Leser*innen bietet die Publikation eine detaillierte genretheoretische Einordnung des Fan-Fiction-Genres „Slash“. Nachvollziehbar, ausführlich und präzise arbeitet Goldmann die einzelnen Genremerkmale heraus und liefert eine zeitgenössische Darstellung der gängigen generischen Formeln, von denen einige laut Autorin „in urgent need of a revision“ (S. 276) waren.

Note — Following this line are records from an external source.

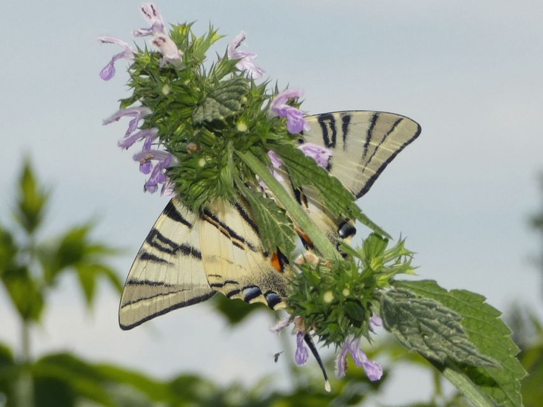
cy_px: 204
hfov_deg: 16.4
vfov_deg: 12.4
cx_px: 272
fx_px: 1883
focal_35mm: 120
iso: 80
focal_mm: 21.5
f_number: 5.1
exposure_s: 1/320
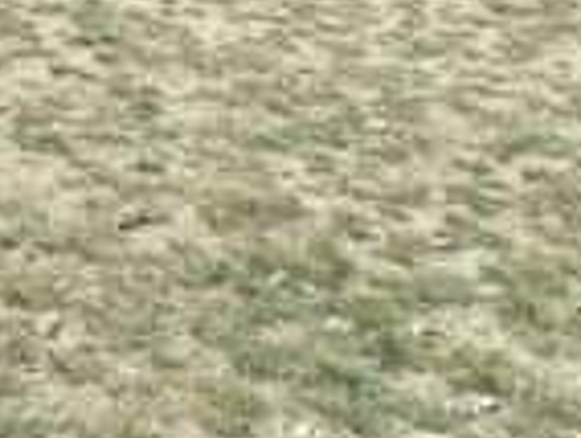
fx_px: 2186
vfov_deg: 11.3
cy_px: -43
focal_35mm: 130
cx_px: -102
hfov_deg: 14.7
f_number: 10
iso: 64
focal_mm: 6.6
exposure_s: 1/72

Darüber hinaus bietet die Arbeit aber auch eine Einführung in Fan-Fiction und Fan-Culture und beschreibt das komplexe Zusammenspiel zwischen von Fans geschaffenen Inhalten und dem ursprünglichen Quellenmaterial. Der Fokus auf die Bedeutung von Geschlecht, Sexualität, Beziehungen und Familie deckt den Einfluss von Fan-Fiction auf, die traditionelle Repräsentationen infrage stellen und auf kreative Weise transformieren kann. Die Studie belegt, wie gebräuchliche Genderrollen durch Fan-Fiction kritisiert werden. So zeigt Goldmanns Analyse beispielsweise, wie konventionelle Männlichkeitsnormen untergraben und nicht traditionelle Ausdrucksformen der Fürsorge und Verletzlichkeit entwickelt werden. Sie belegt, wie Fan-Fiction eine Plattform für die Erkundung verschiedener sexueller Orientierungen und Identitäten bietet und dabei Erzählungen entstehen lässt, die im Ausgangsmaterial nicht vorhanden oder unterrepräsentiert sind. Auf diese Weise ermöglicht Fan-Fiction die Erkundung romantischer und familiärer Beziehungen, die über heteronormative Grenzen hinausgehen. Damit dient die Studie nicht nur als Ressource für Fan-Fiction-Enthusiasten, sondern sie zeigt auch die kulturelle Bedeutung von Fan-Fiction bei der Neugestaltung von Geschichten sowie den partizipatorischen Charakter der Fan-Fiction-Kultur auf. Sie belegt, dass Fanautor*innen aktiv Mitwirkende sind, die in einen dynamischen Dialog mit dem Ausgangsmaterial treten. Dadurch bietet die Arbeit wertvolle Einblicke in die Art und Weise, wie Fan-Fiction – zumindest bis zu einem gewissen Grad – als kreative Plattform zum Ausdruck von Gesellschaftskritik (S. 272) genutzt wird. Sie leistet damit einen Beitrag zum breiteren akademischen Diskurs über Fankulturen und ihren Einfluss auf Medienerzählungen.